E' una discussione che abbiamo fatto già in passato.
Da un lato, sembra ovvio che la buona ricerca abbia come sbocco le buone pubblicazioni, ed è vero che il tema delle pubblicazioni è spesso passato in secondo piano rispetto ad altri aspetti del profilo individuale (in particolare alle affiliazioni di vario tipo, scientifico, accademico e financo familiare).
Dall'altro lato, l'affidarsi "tecnocratico" alla numerologia rischia di generare, in modo diverso, effetti analogamente perversi.
1. Tanto per cominciare, tutti sappiamo che quantità e qualità delle pubblicazioni non sono affatto la stessa cosa, né lo sono la quantità delle citazioni e la qualità della ricerca che viene citata.
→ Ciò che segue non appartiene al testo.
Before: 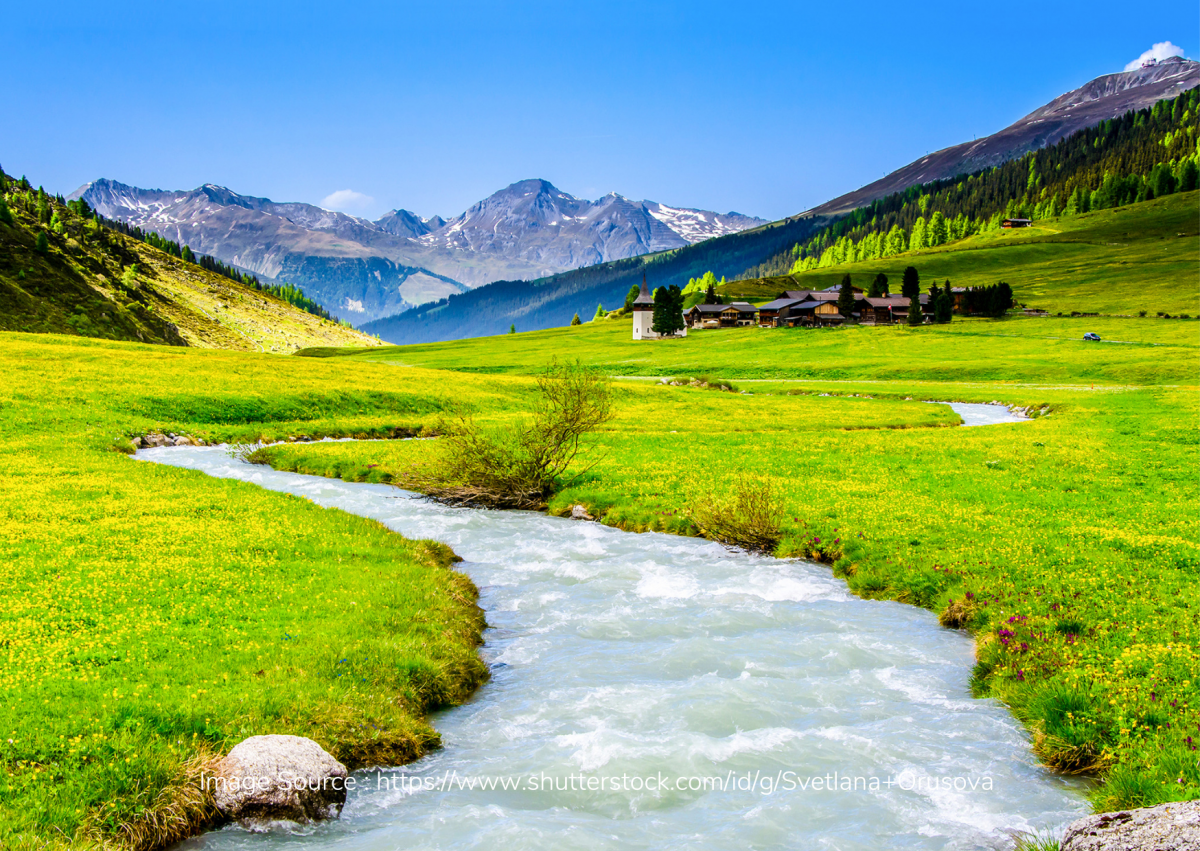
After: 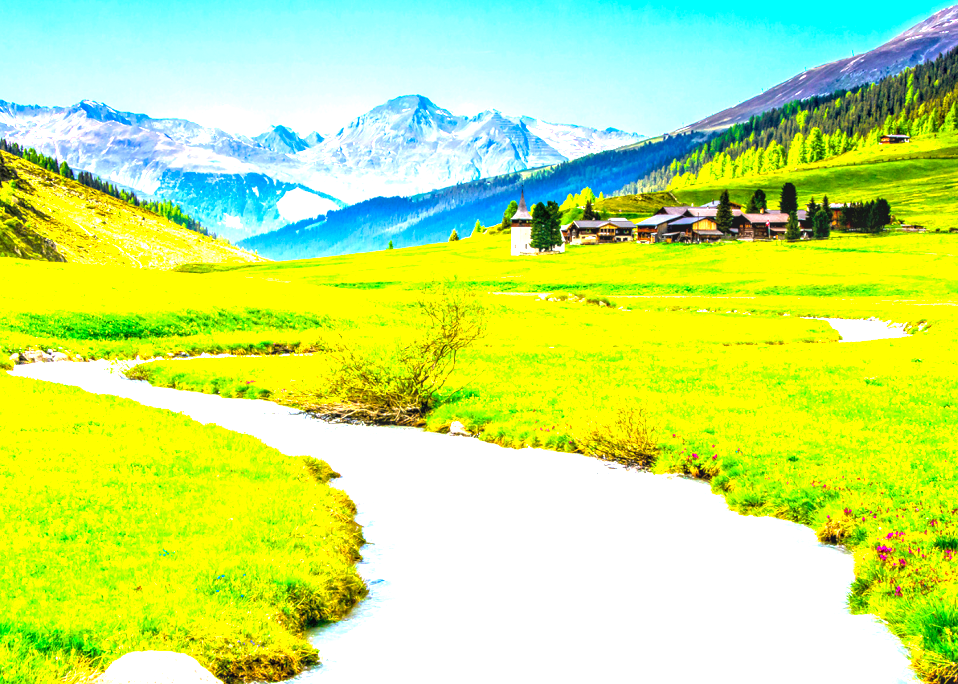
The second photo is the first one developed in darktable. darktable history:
exposure: black level correction 0.001, exposure 1.736 EV, compensate highlight preservation false
contrast brightness saturation: brightness 0.088, saturation 0.192
local contrast: on, module defaults
crop and rotate: left 10.23%, top 9.897%, right 9.91%, bottom 9.715%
2. La quantità delle citazioni spesso è solo indice della capacità del ricercatore di affiliarsi, sia in termini di co-autori sia in termini di mode scientifiche e relative parrocchiette. Inoltre, sappiamo bene come il gioco delle citazioni stia sempre più diventando un mero gioco di scambio tra potentati scientifici e accademici.
3. Come altri hanno già sottolineato, la bibliometria non permette di valutare il contributo individuale a lavori co-autorati.
4. Il sistema delle citazioni è legato a doppio filo all'attuale oligopolio degli editori scientifici, il primo obiettivo dei quali non è il perseguimento della qualità scientifica in quanto tale. Per di più, tale oligopolio sarà comunque reso progressivamente obsoleto dallo "scholarly skywriting" e in generale dal tracollo degli attuali sistemi di gestione del copyright.
5. Quando poi la valutazione bibliometrica venga fatta, com'è inevitabile, con la ricerca in rete più o meno bruta, subentrano il monopolio pratico di Google, che prima o poi si rivelerà meno neutrale, tato sul piano tecnico quanto su quello politico, di quanto tendiamo a pensare. Assumono inoltre peso gli inevitabili disguidi tecnici, a partire dalle autocitazioni da parte dei ricercatori dei propri stessi lavori pubblicati in precedenza, che forse non dovrebbero entrare a far parte dei vari indici misurati.
6. Gli indici bibliometrici sono sostanzialmente inutili dove la qualità è meglio visibile a occhio nudo, cioè per ricercatori già avanti nella carriera, e sostanzialmente inefficaci o pericolosi dove è meno immediatamente evidente, cioè per i ricercatori più giovani.
E così via.
Io credo che la bibliometria non sia di per sé né sana né insana. Sono sani o insani gli usi che se ne fanno. Se è certamente improbabile che un ricercatore anziano che non abbia pubblicato un articolo in vita sua sia un grande scienziato, mi pare altrettanto ovvio che la gestione delle carriere scientifiche è un processo troppo delicato e relativo-all'-individuo per poter essere reso algoritmico senza che si generino disastri; e francamente penso che sostituire un disastro con un altro non sia prova di grande saggezza.
I burocrati degli enti finanziatori e di quelli di valutazione, per definizione incompetenti a valutare la qualità scientifica dei progetti, tenderanno sempre più ad appoggiarsi agli indici bibliometrici. Non è obbligatorio che noi li accompagniamo in questo processo, anzi credo che dovremmo essere noi a mettere le prime cautele. Che non significa gettare via la bibliometria, ma usarla come uno dei tanti criteri che possono entrare in gioco e, a mio avviso, non certo il più importante.
Questo, ripeto, soprattutto per le valutazioni di individui; per quelle di struttura (dipartimento o ateneo) la bibliometria sembra avere un poco più di senso, anche se, a mio avviso, non può sostituire un'attività ben condotta di valutazione da peer reviewer.
Infine, vorrei dire che anche il mito secondo il quale "all'estero" tutti usino normalmente i criteri bibliometrici è, appunto, un mito. Ho fatto per tre o quattro anni il referee di progetti europei nel 6FP, e pure particolarmente sofisticati e difficili da valutare per temi, forme e contenuti, e non ho mai visto i miei colleghi non italiani proporre la bibliometria come criterio di valutazione dei team o dei leader di progetto.